(WHAT YOU NEED TO DO): Nothing but the pictures may be dropped; the rest of the listing is to be written out exactly.
RECORDS FOR PROCESSING Block Start
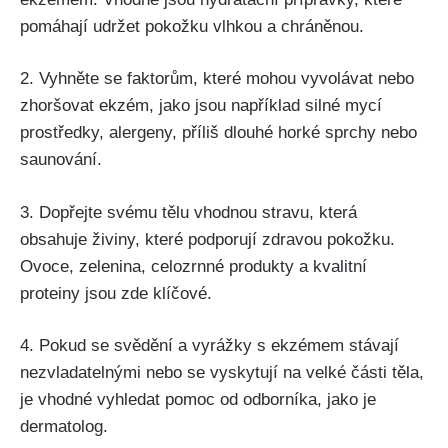
pomáhají udržet pokožku vlhkou a chráněnou.
2. Vyhněte‌ se faktorům, které mohou vyvolávat nebo
zhoršovat ekzém, jako jsou například ⁤silné mycí
prostředky, alergeny, příliš dlouhé horké⁤ sprchy nebo
⁣saunování.
3. Dopřejte svému tělu vhodnou⁣ stravu, která
obsahuje‍ živiny, které podporují zdravou pokožku.
Ovoce, zelenina,⁤ celozrnné⁣ produkty a kvalitní
proteiny jsou zde klíčové.
4. Pokud se⁣ svědění a vyrážky s ⁤ekzémem stávají
nezvladatelnými nebo ⁤se⁢ vyskytují na velké části těla,
je vhodné vyhledat pomoc od odborníka, jako je
dermatolog.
RECORDS FOR PROCESSING Block End
(TASK ANSWER):
pomáhají udržet pokožku vlhkou a chráněnou.
2. Vyhněte‌ se faktorům, které mohou vyvolávat nebo
zhoršovat ekzém, jako jsou například ⁤silné mycí
prostředky, alergeny, příliš dlouhé horké⁤ sprchy nebo
⁣saunování.
3. Dopřejte svému tělu vhodnou⁣ stravu, která
obsahuje‍ živiny, které podporují zdravou pokožku.
Ovoce, zelenina,⁤ celozrnné⁣ produkty a kvalitní
proteiny jsou zde klíčové.
4. Pokud se⁣ svědění a vyrážky s ⁤ekzémem stávají
nezvladatelnými nebo ⁤se⁢ vyskytují na velké části těla,
je vhodné vyhledat pomoc od odborníka, jako je
dermatolog.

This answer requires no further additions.